Reading Time: About 3 minutes
Today is my father’s birthday. Had he lived, he would have been 72.
Each year that he is gone the anniversary of his birth becomes more significant. I can’t really explain why because in the later years of his life we were not close. There are many reasons for our estrangement. None of them are important to this story, nor do they matter in the context of a blog about storytelling. Except, that’s not entirely true. Let me explain.

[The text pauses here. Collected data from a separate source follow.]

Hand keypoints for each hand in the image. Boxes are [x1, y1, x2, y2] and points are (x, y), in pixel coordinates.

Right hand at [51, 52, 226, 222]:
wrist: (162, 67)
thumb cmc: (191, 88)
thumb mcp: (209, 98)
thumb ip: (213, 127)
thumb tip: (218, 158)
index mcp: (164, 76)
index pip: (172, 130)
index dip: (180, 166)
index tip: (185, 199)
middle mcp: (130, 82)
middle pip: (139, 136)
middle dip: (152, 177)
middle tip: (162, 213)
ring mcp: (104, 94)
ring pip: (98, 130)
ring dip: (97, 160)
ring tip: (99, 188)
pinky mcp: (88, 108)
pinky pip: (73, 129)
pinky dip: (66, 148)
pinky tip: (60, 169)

A few years ago, I started playing a silent game in my mind. When I play this game, I try to relate to something that’s foreign to me by finding a common context. For example, when I look at historic photos of noteworthy moments in time, like the sailing of the Titanic, it’s hard for me to relate. All those people in the photos look so foreign, with their crazy hair styles and overly formal apparel. They don’t seem real. So, I try to imagine what I would look like in those clothes. I try to overlay people I know today onto the faces in the photos. When I do, I begin to imagine stories—stories that would be perfectly believable for the friends and acquaintances I uses as points of reference. That’s when the magnitude of the historic event begins to move me.

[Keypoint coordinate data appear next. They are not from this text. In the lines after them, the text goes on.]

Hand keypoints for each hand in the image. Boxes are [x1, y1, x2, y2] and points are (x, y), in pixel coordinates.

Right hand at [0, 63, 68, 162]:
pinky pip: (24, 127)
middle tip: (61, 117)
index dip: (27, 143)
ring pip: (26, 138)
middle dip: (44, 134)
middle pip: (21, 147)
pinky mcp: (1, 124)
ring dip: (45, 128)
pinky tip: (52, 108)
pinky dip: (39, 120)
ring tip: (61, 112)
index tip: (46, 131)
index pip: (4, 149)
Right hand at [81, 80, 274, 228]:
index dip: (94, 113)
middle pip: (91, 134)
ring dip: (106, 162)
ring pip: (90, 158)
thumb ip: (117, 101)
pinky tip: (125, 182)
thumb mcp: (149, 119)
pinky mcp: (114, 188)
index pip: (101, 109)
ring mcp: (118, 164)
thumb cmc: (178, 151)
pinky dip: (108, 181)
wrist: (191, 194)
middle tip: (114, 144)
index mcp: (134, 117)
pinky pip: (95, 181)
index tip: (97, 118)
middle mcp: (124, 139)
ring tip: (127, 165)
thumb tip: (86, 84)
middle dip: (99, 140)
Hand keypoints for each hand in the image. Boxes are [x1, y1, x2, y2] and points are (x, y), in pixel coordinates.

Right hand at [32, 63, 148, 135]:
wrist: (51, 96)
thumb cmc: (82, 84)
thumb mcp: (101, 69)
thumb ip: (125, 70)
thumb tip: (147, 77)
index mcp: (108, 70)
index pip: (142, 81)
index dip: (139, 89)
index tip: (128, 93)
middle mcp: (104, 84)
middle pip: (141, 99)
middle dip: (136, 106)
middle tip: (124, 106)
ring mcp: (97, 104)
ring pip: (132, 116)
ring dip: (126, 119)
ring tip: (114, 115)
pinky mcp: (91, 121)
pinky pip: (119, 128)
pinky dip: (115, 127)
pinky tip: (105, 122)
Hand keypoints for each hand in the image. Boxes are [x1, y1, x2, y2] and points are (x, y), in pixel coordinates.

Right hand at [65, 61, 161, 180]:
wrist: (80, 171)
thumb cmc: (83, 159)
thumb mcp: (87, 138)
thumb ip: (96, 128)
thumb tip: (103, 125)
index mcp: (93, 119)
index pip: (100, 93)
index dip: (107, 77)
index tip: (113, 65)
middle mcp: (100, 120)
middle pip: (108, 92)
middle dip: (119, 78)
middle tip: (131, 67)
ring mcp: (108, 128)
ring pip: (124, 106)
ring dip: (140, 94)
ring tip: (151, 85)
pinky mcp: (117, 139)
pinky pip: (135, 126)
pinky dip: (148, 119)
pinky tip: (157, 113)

The same is true for my relationship with my father. He wasn’t around much for a good portion of my life. I have some wonderful memories of the times we were together. I also have some jarring ones—some I’d like to forget. Because we were so estranged in the later years of his life, it’s often hard for me to picture him today. But then I play my silent game. For example, I did some math today and I realized that when my dad was my age he had a son (me) who was one year younger than my son. I can’t explain why that matters, but it does. It allows me to think of he and I at a bar having a beer talking about our sons. I am suddenly able to relate to him. I can imagine what he would say, how he would say it, and what impact it would have on me.

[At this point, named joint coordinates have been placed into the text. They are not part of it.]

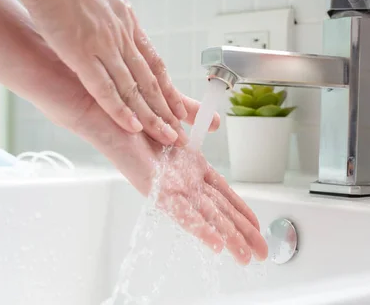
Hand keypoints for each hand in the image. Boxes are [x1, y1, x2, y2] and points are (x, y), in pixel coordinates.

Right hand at [13, 0, 186, 146]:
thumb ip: (109, 10)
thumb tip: (110, 15)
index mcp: (126, 21)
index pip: (154, 62)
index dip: (167, 88)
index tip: (179, 106)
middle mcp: (122, 36)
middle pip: (150, 80)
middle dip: (168, 109)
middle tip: (182, 131)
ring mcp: (104, 45)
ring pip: (134, 88)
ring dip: (151, 115)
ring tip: (167, 137)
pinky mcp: (80, 52)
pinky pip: (104, 87)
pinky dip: (119, 109)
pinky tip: (132, 126)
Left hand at [71, 92, 267, 264]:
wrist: (109, 111)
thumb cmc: (137, 114)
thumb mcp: (176, 114)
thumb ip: (198, 116)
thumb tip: (216, 121)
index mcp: (192, 167)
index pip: (224, 194)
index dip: (242, 210)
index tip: (257, 226)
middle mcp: (184, 181)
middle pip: (221, 211)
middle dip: (243, 233)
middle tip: (261, 252)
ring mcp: (171, 187)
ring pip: (207, 217)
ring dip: (228, 238)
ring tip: (244, 257)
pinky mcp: (156, 189)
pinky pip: (182, 212)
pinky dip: (200, 229)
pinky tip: (216, 244)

For the record, my father never met a stranger. A conversation in a bar such as the one I described above would have been fun. He loved to joke. He loved to share what he knew. He loved to tell stories, usually with a Pall Mall cigarette in one hand and a beer in the other.##Points of Relation
This all boils down to the purpose of this post. When telling a story, clearly set your point of departure so that your audience can anchor in and relate from there. Find tiny details that put us at the bar with your characters.
When I was trying to think of a good example for this post, for some odd reason my mind went to Aliens, the 1986 SciFi thriller by James Cameron. I loved that movie. It made me want to go to film school. Part of the reason I loved it was the way I related to the characters, and the relating points were often so subtle. For example, I remember early in the film developing a bond with Ripley (an encore portrayal played by Sigourney Weaver) because of the way she reacted when she was reunited with her cat, Jonesy. A small, almost insignificant story snippet that could have been cut built a bond between me and her. Similarly, I remember the scene right after the first alien attack, when the marines realize this isn’t a simple “bug hunt.” Ripley tries to take control of the situation when the crew finds itself disastrously stranded with a planet full of aliens:
- How long after we're declared overdue can we expect a rescue?
- [pause] Seventeen days.
- Seventeen! Hey man, I don't wanna rain on your parade, but we're not gonna last seventeen hours. Those things are gonna come in here just like they did before. And they're gonna come in here...
- ...and they're gonna come in here AND THEY'RE GONNA GET US!
- Hudson! This little girl survived longer than that with no weapons and no training.
[Newt apes a salute]
- Why don't you put her in charge?
That exchange, with a bit of comic relief at the end, puts us on a level playing field with the characters. We feel what Hudson feels. And Ripley uses another point of relation (a child surviving for much longer than 17 days) to help knock him out of his funk.
Whether you’re building a brand or writing a novel, the storytelling lesson is the same. You have to find that point of relation to make your audience care. I always remember the State of the Union addresses by Bill Clinton because of a clever storytelling trick he employed that follows this lesson. He always—always—had someone affected by his topic in the audience. When he spoke about his policy proposal, we could look over and see a real person who embodied the issue. It was very effective. I suspect that some of you who are reading this were able to relate to me simply because of what I disclosed about my relationship with my father. You have to find the common bridges in humanity to make your audience care.
We can study photographs of the Gilded age and wonder what those people were like, or we can watch Downton Abbey and revel in the lustful similarities to the world we live in now. Give your audience a means to relate to the folks in your story. They’ll engage and look for a reason to come back for more.